Darcy: “care needs to be taken with other terms whose meanings have subtly shifted, such as . . . ‘psychologist’.”  Early in my introduction, in fact, I begin the discussion for which she calls: “The issue of the proper terminology for early doctors of the mind is highly contentious. Roy Porter explains that the word ‘psychiatry’ was used by the late eighteenth century and Allen Thiher confirms that the German Dr J. C. Reil (1759-1813) gave us the word ‘psychiatry’ – although it seems rather unlikely that the German document in which this information appeared would so immediately become known to, and its contents and terminology so quickly adopted by, British medical professionals. Edward Shorter confirms that the term only originated in 1808 with Reil’s work and adds that ‘The use of the new term spread rather slowly’, even in Germany.  We can safely assume, then, that Romantic-era doctors of the mind were not called ‘psychiatrists’ in England.  Yet, in their seminal work, Three Hundred Years of Psychiatry, 1535-1860, Hunter and Macalpine use ‘psychiatry’ and its variants to refer to all doctors of the mind, including those who practiced before the nineteenth century.  They embrace in this vast compendium of major figures throughout ‘three-hundred years of psychiatry’ such figures as Thomas Beddoes the elder, a doctor who never consulted with the insane” (8).  I would call this discussion in my book, and others like it, “care” for my terms.

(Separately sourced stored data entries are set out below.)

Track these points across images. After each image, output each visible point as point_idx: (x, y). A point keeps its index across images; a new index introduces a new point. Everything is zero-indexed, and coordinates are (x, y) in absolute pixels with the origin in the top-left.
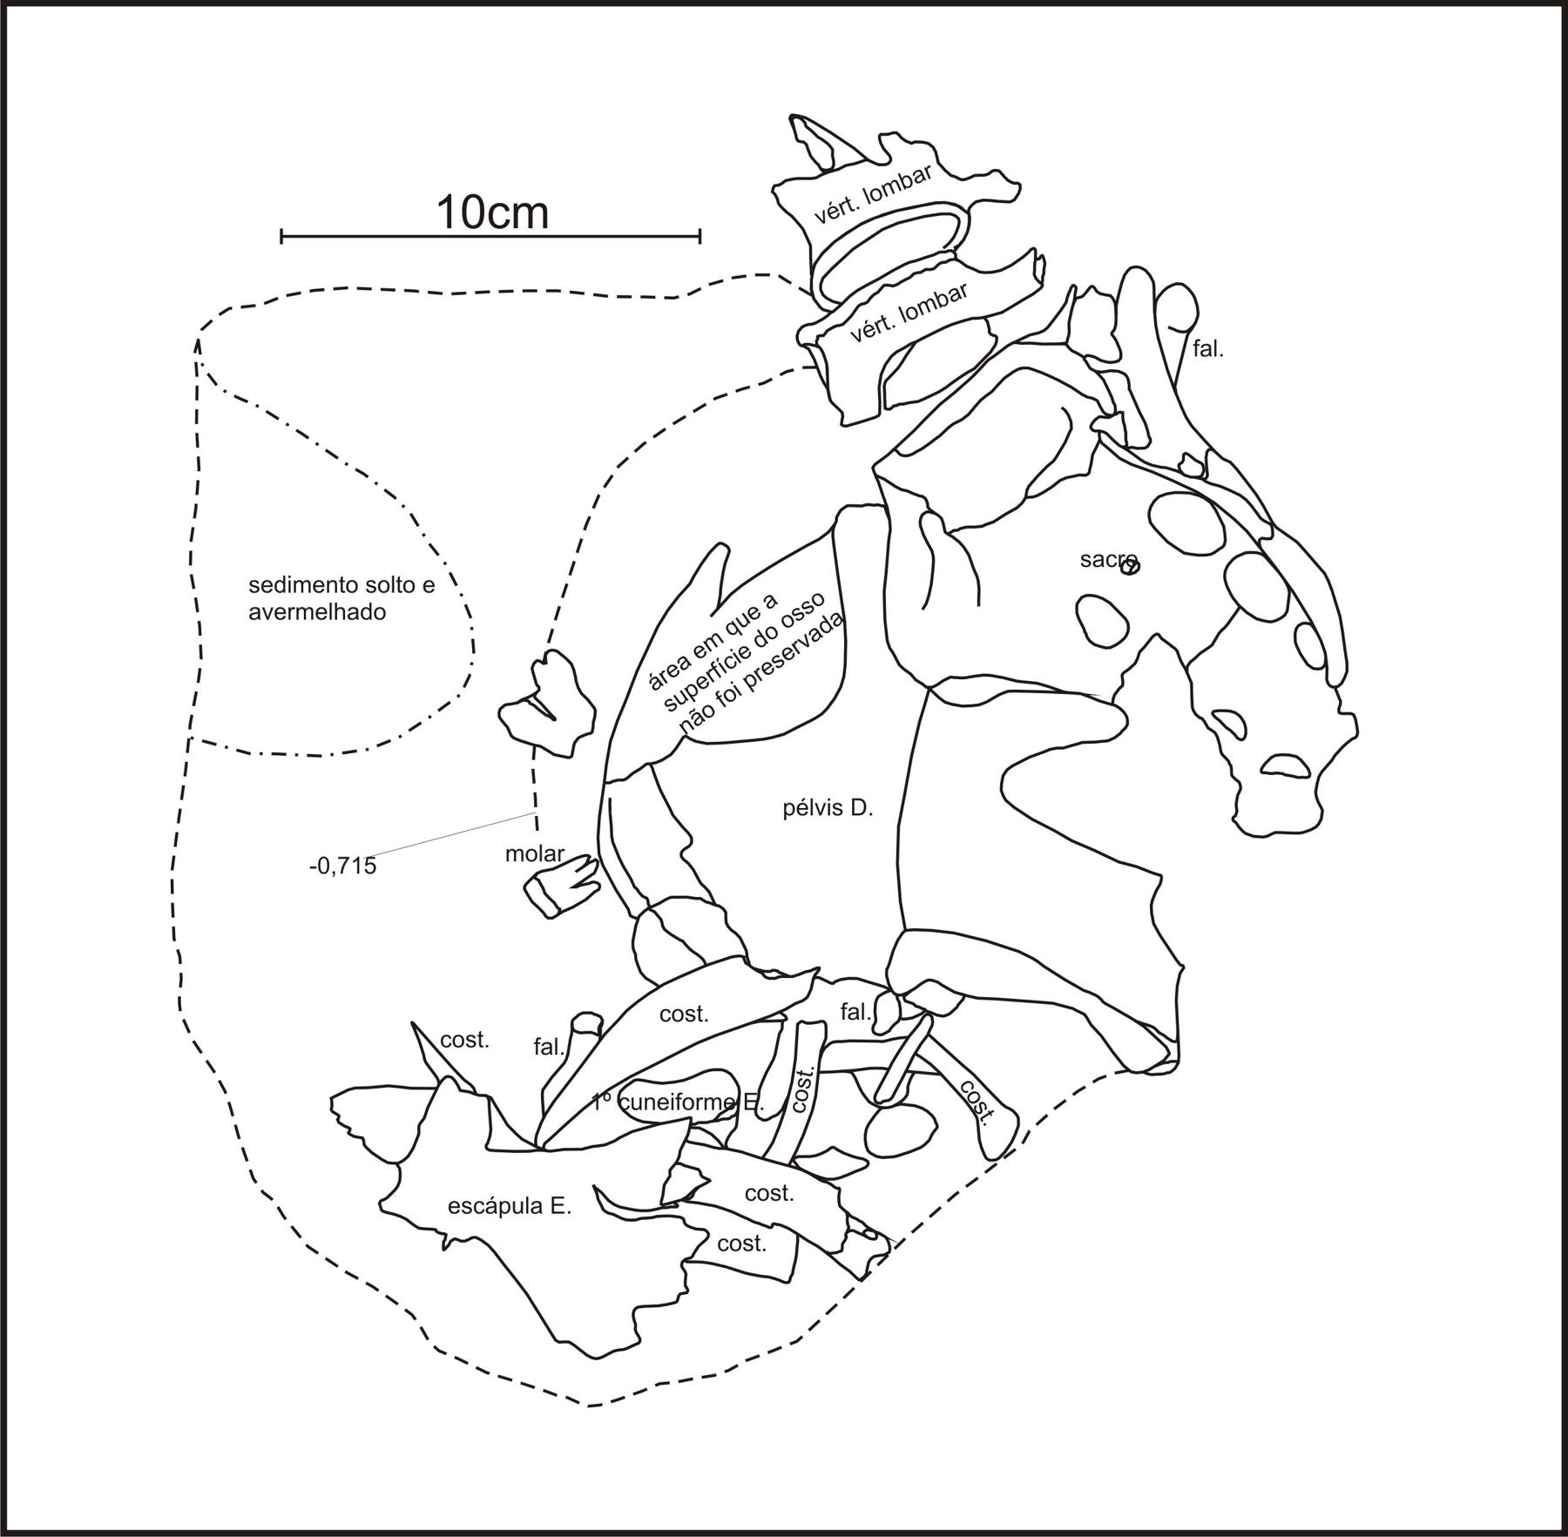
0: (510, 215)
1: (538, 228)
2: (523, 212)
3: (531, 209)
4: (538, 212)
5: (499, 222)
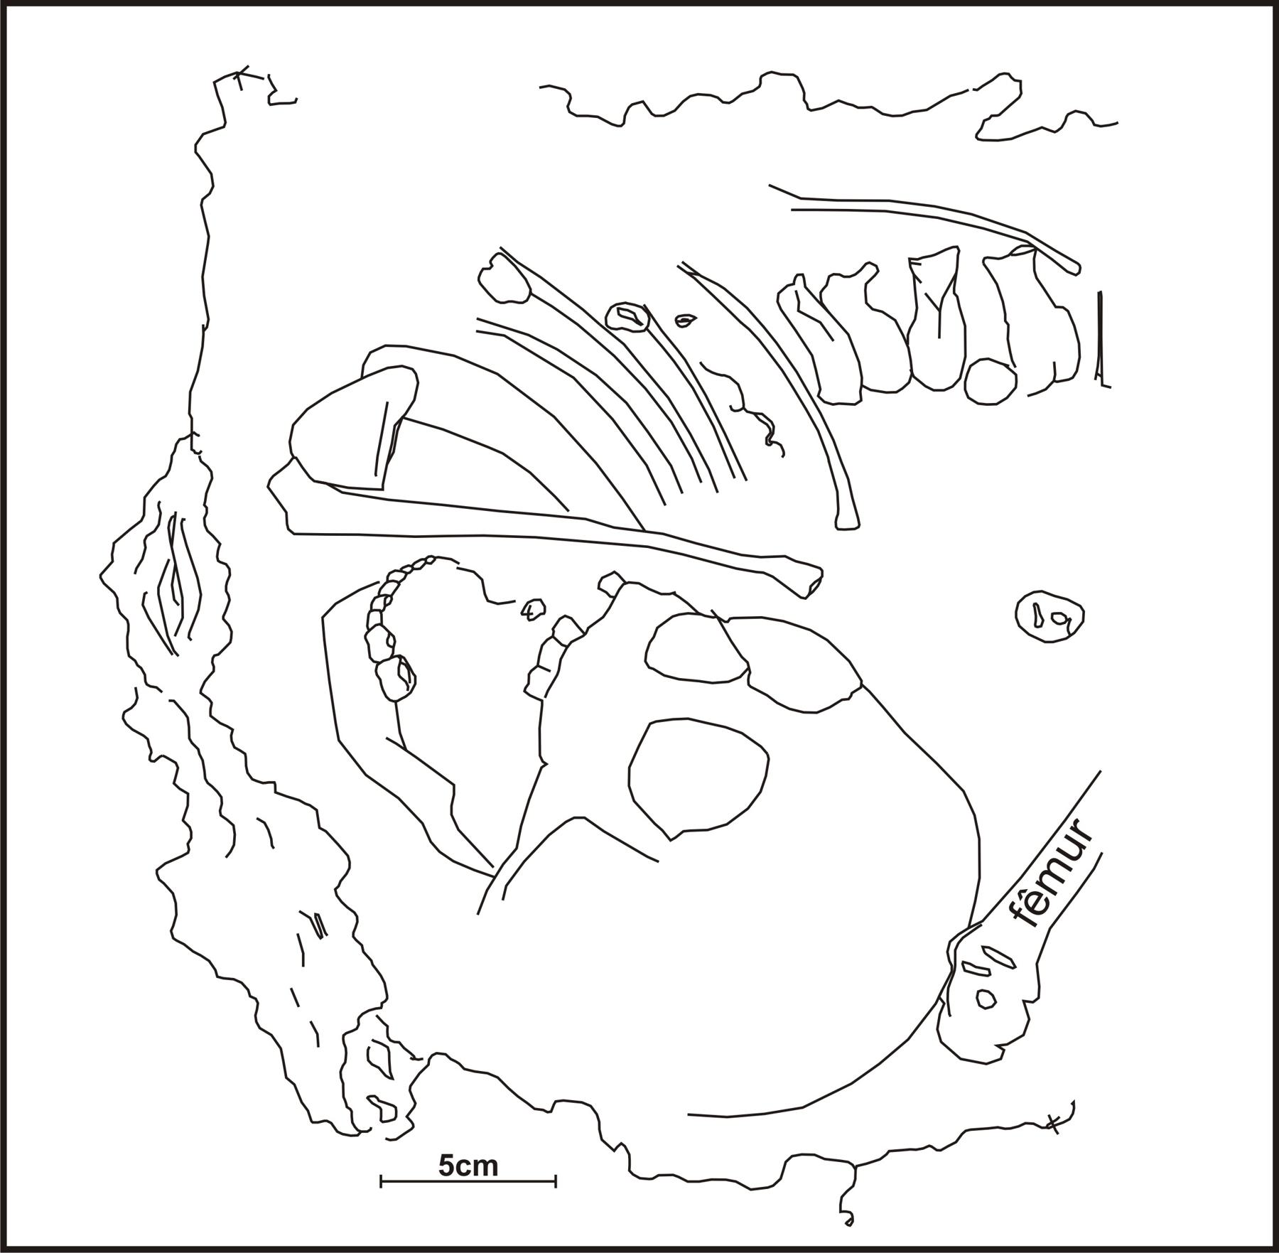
0: (471, 1167)
1: (490, 1176)
2: (481, 1166)
4: (491, 1166)
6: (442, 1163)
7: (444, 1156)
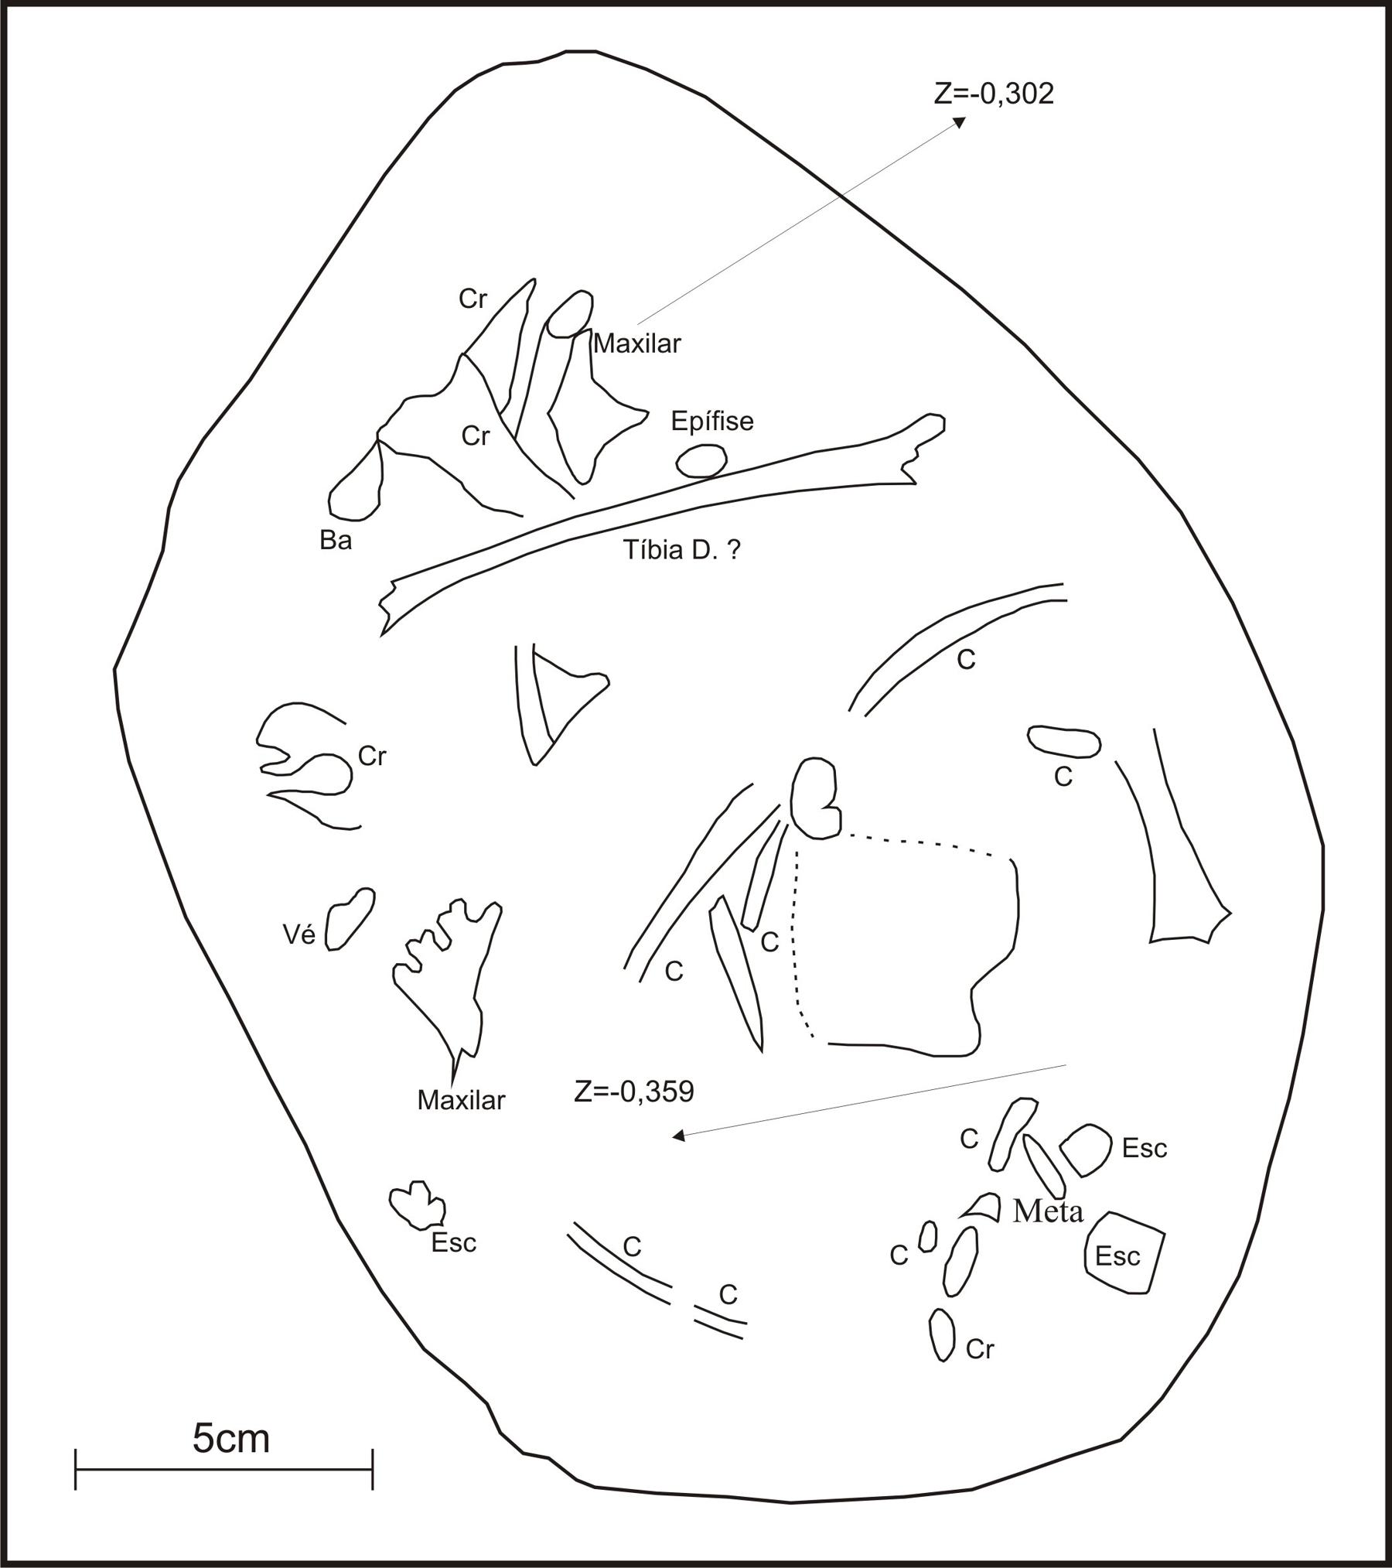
0: (236, 1441)
2: (247, 1438)
3: (254, 1435)
4: (260, 1438)
5: (226, 1445)
6: (197, 1435)
7: (199, 1425)
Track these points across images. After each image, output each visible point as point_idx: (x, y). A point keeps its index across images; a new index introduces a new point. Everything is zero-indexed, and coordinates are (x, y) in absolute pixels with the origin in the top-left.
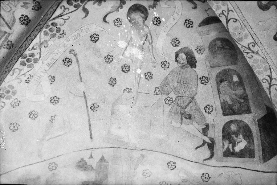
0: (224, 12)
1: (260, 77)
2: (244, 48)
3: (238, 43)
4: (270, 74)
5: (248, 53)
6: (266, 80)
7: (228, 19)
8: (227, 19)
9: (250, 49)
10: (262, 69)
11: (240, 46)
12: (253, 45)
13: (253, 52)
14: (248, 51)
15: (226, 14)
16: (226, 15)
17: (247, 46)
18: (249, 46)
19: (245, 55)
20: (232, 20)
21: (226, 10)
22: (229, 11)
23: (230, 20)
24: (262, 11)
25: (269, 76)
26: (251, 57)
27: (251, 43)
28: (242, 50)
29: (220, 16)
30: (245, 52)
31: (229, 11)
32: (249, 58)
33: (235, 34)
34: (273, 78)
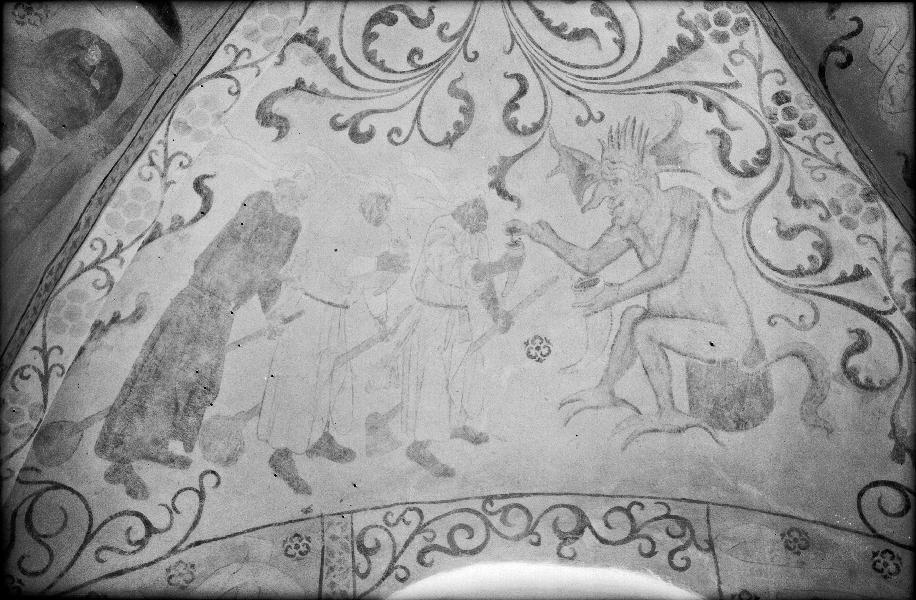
0: (246, 53)
1: (100, 230)
2: (161, 148)
3: (168, 129)
4: (126, 243)
5: (152, 164)
6: (105, 245)
7: (228, 73)
8: (229, 68)
9: (167, 162)
10: (127, 221)
11: (159, 135)
12: (186, 163)
13: (163, 175)
14: (159, 160)
15: (243, 60)
16: (238, 64)
17: (170, 153)
18: (173, 156)
19: (144, 159)
20: (231, 82)
21: (256, 56)
22: (252, 65)
23: (229, 77)
24: (254, 114)
25: (120, 245)
26: (147, 176)
27: (186, 155)
28: (153, 145)
29: (226, 48)
30: (150, 158)
31: (252, 65)
32: (140, 174)
33: (192, 106)
34: (122, 255)
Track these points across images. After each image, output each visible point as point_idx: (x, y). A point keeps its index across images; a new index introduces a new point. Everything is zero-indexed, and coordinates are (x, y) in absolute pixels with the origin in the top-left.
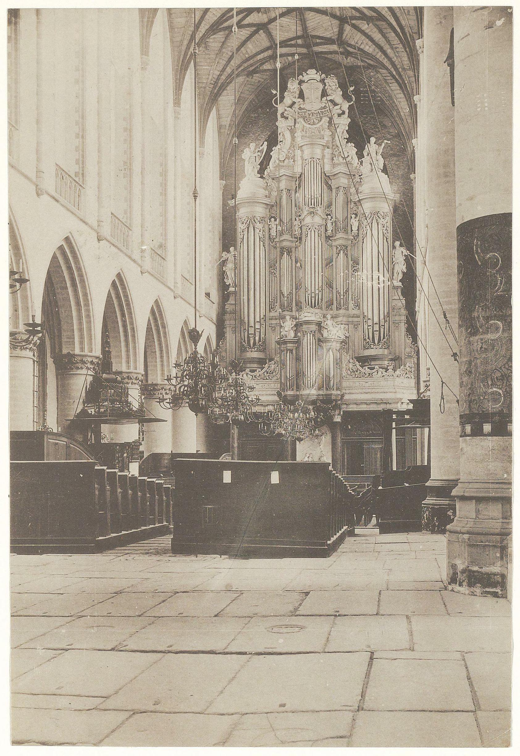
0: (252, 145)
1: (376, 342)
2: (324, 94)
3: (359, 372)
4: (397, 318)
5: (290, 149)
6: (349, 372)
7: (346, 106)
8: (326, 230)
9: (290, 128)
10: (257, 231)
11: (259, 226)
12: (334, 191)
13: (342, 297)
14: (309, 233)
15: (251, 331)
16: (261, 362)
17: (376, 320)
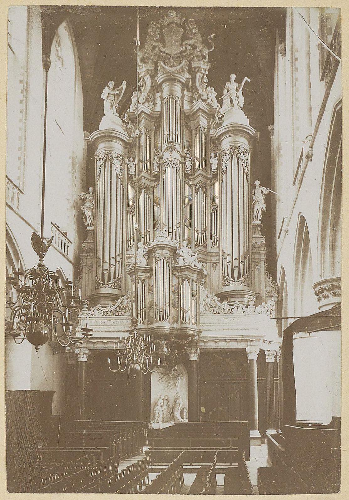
0: (111, 84)
1: (236, 279)
2: (185, 38)
3: (217, 307)
4: (257, 257)
5: (150, 92)
6: (207, 308)
7: (206, 52)
8: (185, 168)
9: (150, 73)
10: (114, 167)
11: (117, 162)
12: (193, 132)
13: (200, 234)
14: (167, 169)
15: (106, 267)
16: (115, 298)
17: (236, 256)
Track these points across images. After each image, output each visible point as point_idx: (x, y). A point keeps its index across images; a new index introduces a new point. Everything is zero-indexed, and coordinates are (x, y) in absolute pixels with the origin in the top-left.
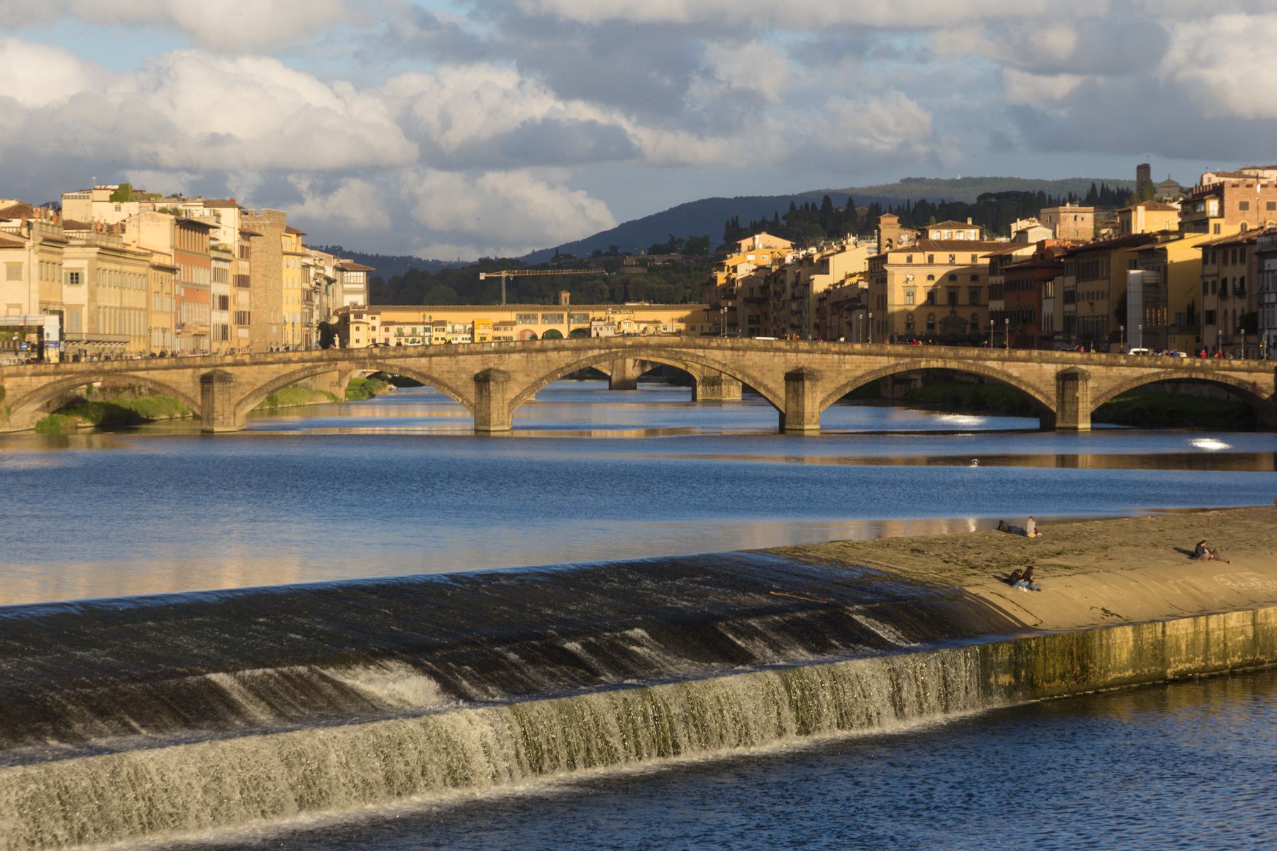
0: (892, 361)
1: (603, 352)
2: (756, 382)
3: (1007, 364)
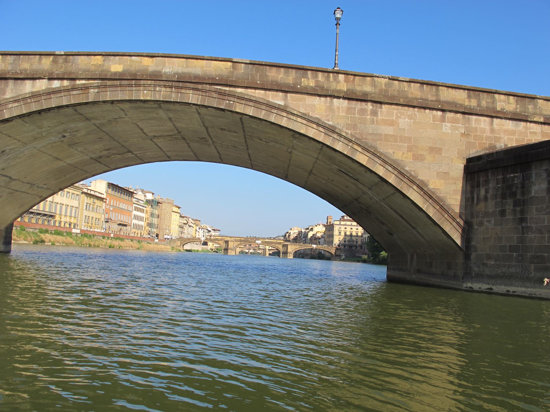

One more criticism from the review, this one truly mysterious in its origins: “(she is puzzled by a reference to the university of Leiden).”  This comment is totally unsubstantiated.  How and where in my book do I seem “puzzled” about the University of Leiden?  In none of the three instances in which I mention Leiden do I say anything that might give rise to this odd conjecture.  At one point, I write that some “may be surprised at Cotton’s [religious] methods, given his medical tutelage at Leiden under the empiricist Boerhaave” (43), but Darcy must have skimmed the passage very quickly indeed to if she assumes that the word “surprise” in this passage refers to my reaction to the University of Leiden.

I could go on, but I hope I have shown the faults of this review sufficiently.  Darcy ends it by writing what she thinks my book should have been about: “Faubert would have done better to trace the changing medical understanding of conditions that were eventually to become labelled as ‘psychological’: hypochondria, melancholia, hysteria – the so-called ‘nervous’ illnesses.”  I invite her to write such a monograph.  I, however, never intended to write about her subject.  I intended to write about eleven virtually unknown Romantic-era doctors of the mind, their poetry, and their psychological approaches; this subject did not afford me the freedom to describe her topic, if I had cared to do so.